> _Texte étudié_:
───

La correction de la cause et notamment de la carence en fer
La prise en charge des chutes de cheveux varie en fonction de l’étiologie, cependant une carence en fer doit toujours être corrigée. Le fer joue un rôle important comme traitement adjuvant aux antiandrogènes chez des patientes carencées souffrant d’AAG.
La supplémentation en fer :
Lorsque la carence est plus profonde, l’alimentation ainsi que les compléments alimentaires ne sont plus suffisants et la supplémentation est indispensable.
Par voie orale, il existe plusieurs spécialités sur le marché à base de sels ferreux (fumarate, sulfate, gluconate). La prise doit être quotidienne et durant une durée minimum de 3 mois. L’efficacité clinique sur la croissance pilaire peut prendre 5 à 6 mois.
Attention aux chélateurs du fer qui bloquent l’absorption digestive du médicament, que sont les fibres végétales (céréales et légumineuses comme le son, le blé, le maïs, l’avoine, le riz et le soja), le calcium des produits laitiers, le café et, le plus puissant, le thé. En effet, les tanins sont des puissants inhibiteurs de l’absorption du fer. À l’inverse, l’absorption du fer est améliorée lorsqu’il est pris à jeun, c’est-à-dire à 2 heures loin d’un repas, avec de la vitamine C. Il est donc conseillé d’associer la prise de fer à un verre de jus d’orange, mais pas à du vin ni à du thé.
Je recommande la prise de fer et de vitamine C le soir au coucher, une bouteille d’eau sur la table de nuit. La vitamine C n’empêche pas de dormir.
Lorsque la prise per os est impossible, dans un contexte de malabsorption ou en cas d’urgence, le fer doit être administré par voie intraveineuse.

───

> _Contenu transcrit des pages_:
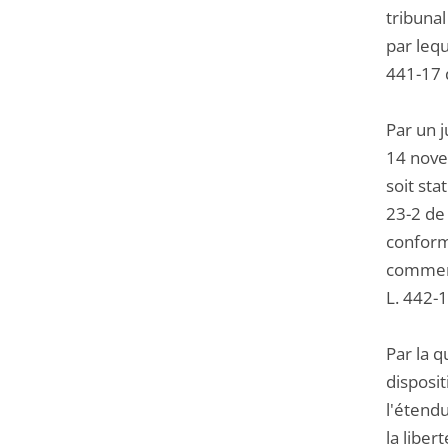
tribuna
par lequ
441-17 d
Par un 
14 novem
soit sta
23-2 de
conformi
commerc
L. 442-
Par la q
disposit
l'étendu
la liber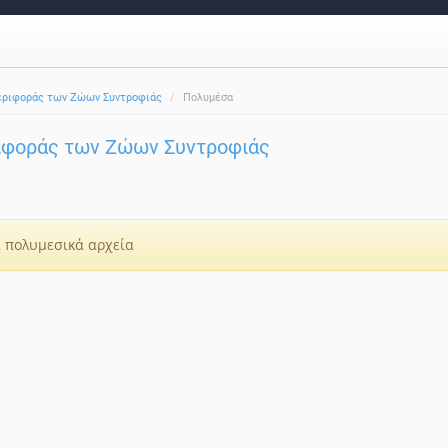
εριφοράς των Ζώων Συντροφιάς
Πολυμέσα
ιφοράς των Ζώων Συντροφιάς
 πολυμεσικά αρχεία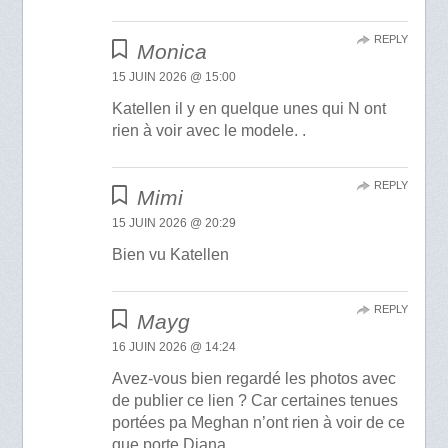
REPLY
Monica
15 JUIN 2026 @ 15:00
Katellen il y en quelque unes qui N ont
rien à voir avec le modele. .
REPLY
Mimi
15 JUIN 2026 @ 20:29
Bien vu Katellen
REPLY
Mayg
16 JUIN 2026 @ 14:24
Avez-vous bien regardé les photos avec
de publier ce lien ? Car certaines tenues
portées pa Meghan n’ont rien à voir de ce
que porte Diana.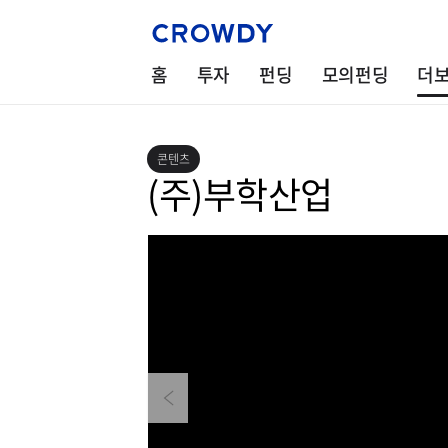
홈
투자
펀딩
모의펀딩
더
콘텐츠
(주)부학산업
Previous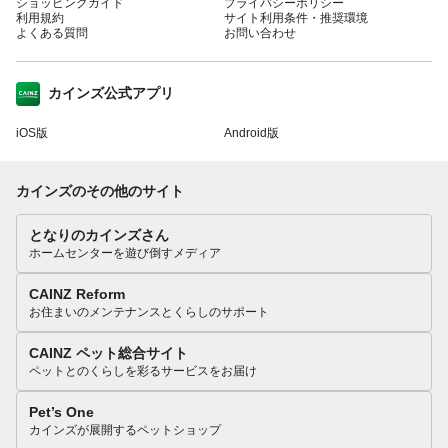
ショッピングガイド
プライバシーポリシー
利用規約
サイト利用条件・推奨環境
よくある質問
お問い合わせ
カインズ公式アプリ
iOS版
Android版
カインズのその他のサイト
となりのカインズさん
ホームセンターを遊び倒すメディア
CAINZ Reform
お住まいのメンテナンスとくらしのサポート
CAINZ ペット総合サイト
ペットとのくらしを彩るサービスをお届け
Pet’s One
カインズが展開するペットショップ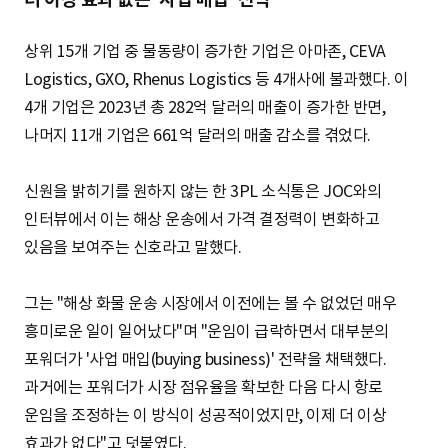
상위 15개 기업 중 물동량이 증가한 기업은 아마존, CEVA
Logistics, GXO, Rhenus Logistics 등 4개사에 불과했다. 이
4개 기업은 2023년 총 282억 달러의 매출이 증가한 반면,
나머지 11개 기업은 661억 달러의 매출 감소를 겪었다.
신원을 밝히기를 원하지 않는 한 3PL 소식통은 JOC와의
인터뷰에서 이는 해상 운송에서 가격 결정력이 변화하고
있음을 보여주는 신호라고 말했다.
그는 "해상 화물 운송 시장에서 이전에는 볼 수 없었던 매우
흥미로운 일이 일어났다"며 "운임이 급락하면서 대부분의
포워더가 '사업 매입(buying business)' 전략을 채택했다.
과거에는 포워더가 시장 점유율을 확보한 다음 다시 항로
운임을 조정하는 이 방식이 성공적이었지만, 이제 더 이상
효과가 없다"고 덧붙였다.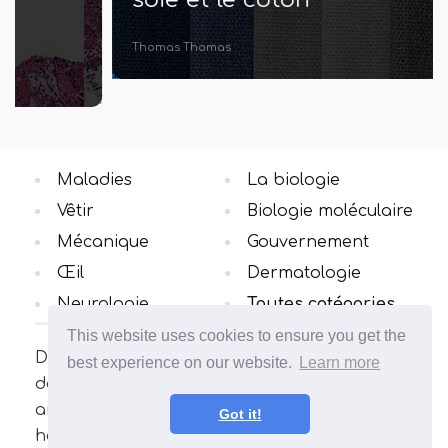
Thomas Thomas
Maladies
La biologie
Vêtir
Biologie moléculaire
Mécanique
Gouvernement
Œil
Dermatologie
Neurologie
Toutes catégories
This website uses cookies to ensure you get the
Découvrez la différence des concepts dans le
best experience on our website.
Learn more
domaine qui vous intéresse. De nombreux
articles intéressants et utiles. Élargissez vos
Got it!
horizons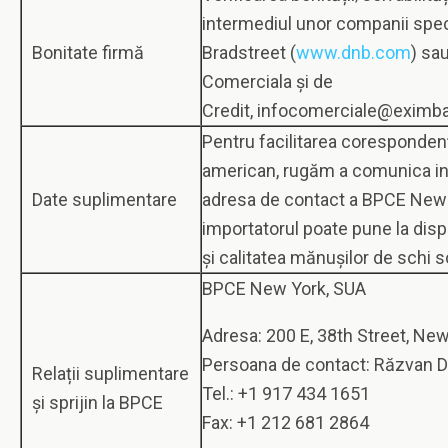
intermediul unor companii spe
Bonitate firmă
Bradstreet (
www.dnb.com
) sa
Comerciala și de
Credit, infocomerciale@eximb
Pentru facilitarea corespondenț
american, rugăm a comunica int
Date suplimentare
adresa de contact a BPCE New 
importatorul poate pune la disp
și calitatea mănușilor de schi s
BPCE New York, SUA
Adresa: 200 E, 38th Street, Ne
Persoana de contact: Răzvan 
Relații suplimentare
Tel.: +1 917 434 1651
și sprijin la BPCE
Fax: +1 212 681 2864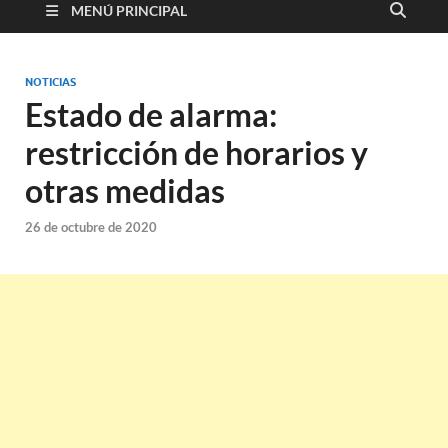
MENÚ PRINCIPAL
NOTICIAS
Estado de alarma:
restricción de horarios y
otras medidas
26 de octubre de 2020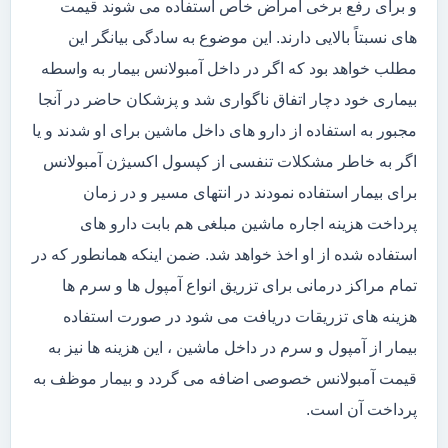
و برای رفع برخی امراض خاص استفاده می شوند قیمت
های نسبتاً بالایی دارند. این موضوع به سادگی بیانگر این
مطلب خواهد بود که اگر در داخل آمبولانس بیمار به واسطه
بیماری خود دچار اتفاق ناگواری شد و پزشکان حاضر در آنجا
مجبور به استفاده از دارو های داخل ماشین برای او شدند و یا
اگر به خاطر مشکلات تنفسی از کپسول اکسیژن آمبولانس
برای بیمار استفاده نمودند در انتهای مسیر و در زمان
پرداخت هزینه اجاره ماشین مبلغی هم بابت دارو های
استفاده شده از او اخذ خواهد شد. ضمن اینکه همانطور که در
تمام مراکز درمانی برای تزریق انواع آمپول ها و سرم ها
هزینه های تزریقات دریافت می شود در صورت استفاده
بیمار از آمپول و سرم در داخل ماشین ، این هزینه ها نیز به
قیمت آمبولانس خصوصی اضافه می گردد و بیمار موظف به
پرداخت آن است.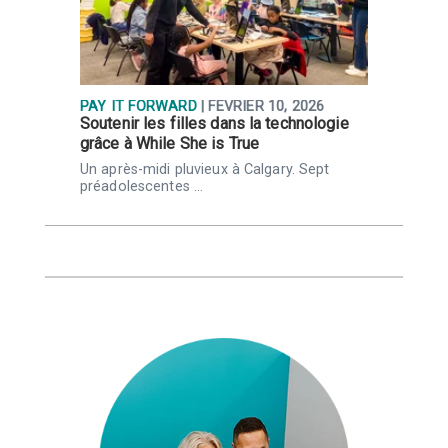
PAY IT FORWARD
| FÉVRIER 10, 2026
P
s
Soutenir les filles dans la technologie
N
grâce à While She is True
c
c
Un après-midi pluvieux à Calgary. Sept
préadolescentes …
C
b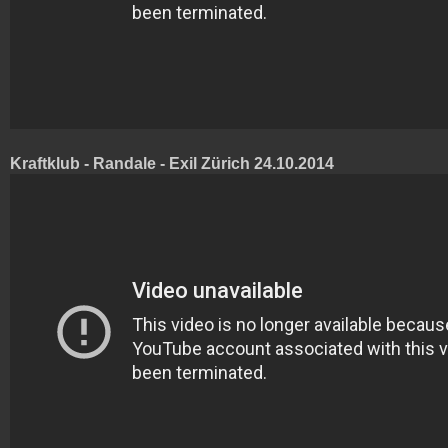
Kraftklub - Randale - Exil Zürich 24.10.2014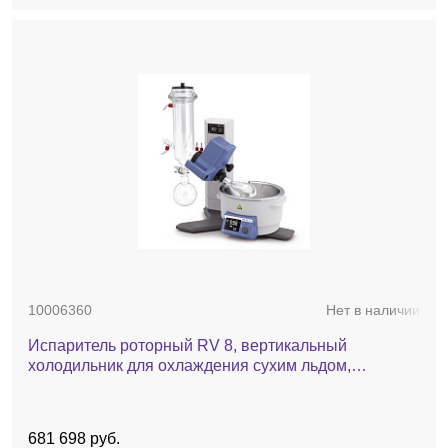
10006360
Нет в наличии
Испаритель роторный RV 8, вертикальный
холодильник для охлаждения сухим льдом,
комплект стекла с покрытием, баня, ручной лифт
681 698 руб.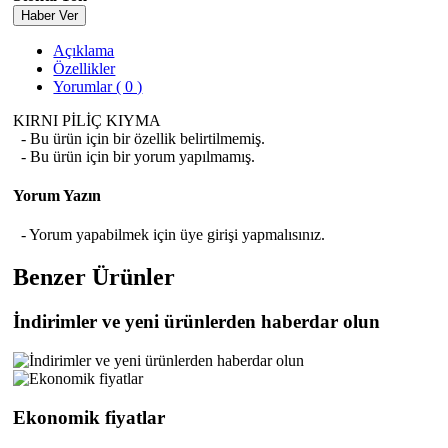
Haber Ver
Açıklama
Özellikler
Yorumlar ( 0 )
KIRNI PİLİÇ KIYMA
- Bu ürün için bir özellik belirtilmemiş.
- Bu ürün için bir yorum yapılmamış.
Yorum Yazın
- Yorum yapabilmek için üye girişi yapmalısınız.
Benzer Ürünler
İndirimler ve yeni ürünlerden haberdar olun
Ekonomik fiyatlar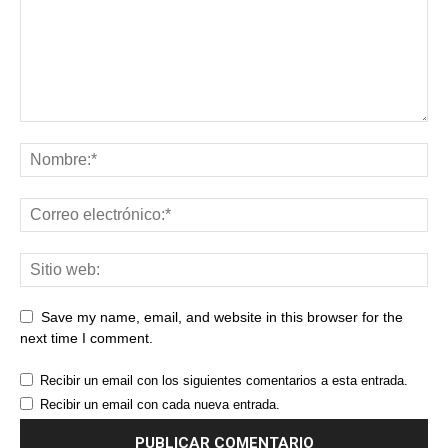
Save my name, email, and website in this browser for the
next time I comment.
Recibir un email con los siguientes comentarios a esta entrada.
Recibir un email con cada nueva entrada.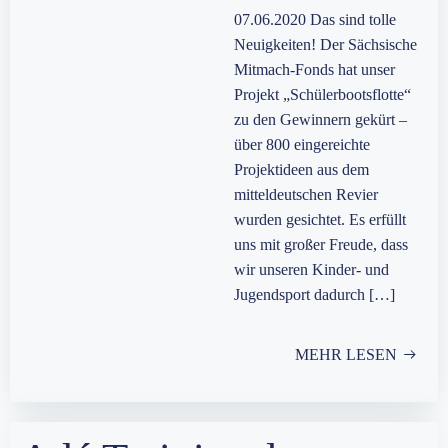
07.06.2020 Das sind tolle
Neuigkeiten! Der Sächsische
Mitmach-Fonds hat unser
Projekt „Schülerbootsflotte“
zu den Gewinnern gekürt –
über 800 eingereichte
Projektideen aus dem
mitteldeutschen Revier
wurden gesichtet. Es erfüllt
uns mit großer Freude, dass
wir unseren Kinder- und
Jugendsport dadurch […]
MEHR LESEN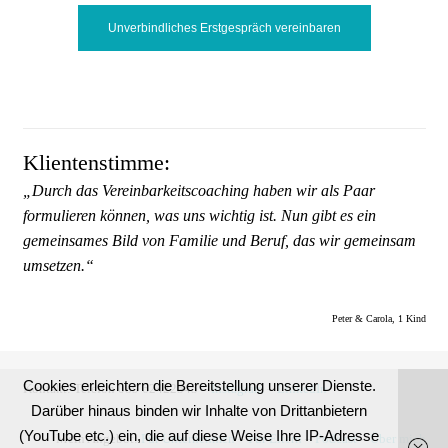
Unverbindliches Erstgespräch vereinbaren
Klientenstimme:
„Durch das Vereinbarkeitscoaching haben wir als Paar
formulieren können, was uns wichtig ist. Nun gibt es ein
gemeinsames Bild von Familie und Beruf, das wir gemeinsam
umsetzen.“
Peter & Carola, 1 Kind
Cookies erleichtern die Bereitstellung unserer Dienste.
Kontakt:
Telefon 089 62422545 –
Instagram
–
LinkedIn
Darüber hinaus binden wir Inhalte von Drittanbietern
(YouTube etc.) ein, die auf diese Weise Ihre IP-Adresse
Mein Angebot:
Für Unternehmen
–
Für Eltern
–
Podcast
–
Über mich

───

> _Exploration du document_:
**1)** Mettez à jour l’extrait du texte sur la carence en fer qui commence aux mots « Je recommande la » et s’arrête après « par voie intraveineuse. », en remplaçant « une bouteille d’eau » par « un verre d’eau ».
**2)** Répondez aux questions suivantes à partir du texte sur la carence en fer.
(a) Quelle est la durée minimum de la prise quotidienne de fer par voie orale ?
(b) Quel chélateur du fer est désigné comme le plus puissant ?
(c) Dans quels cas le fer doit-il être administré par voie intraveineuse ?

> _Corrigé des activités_:
**1)**
Je recommande la prise de fer et de vitamine C le soir au coucher, un verre d’eau sur la table de nuit. La vitamine C n’empêche pas de dormir.
Lorsque la prise per os est impossible, dans un contexte de malabsorption ou en cas d’urgence, le fer doit être administré par voie intraveineuse.

**2)**
(a) 3 mois.
(b) Le thé.
(c) Lorsque la prise per os est impossible, dans un contexte de malabsorption ou en cas d’urgence.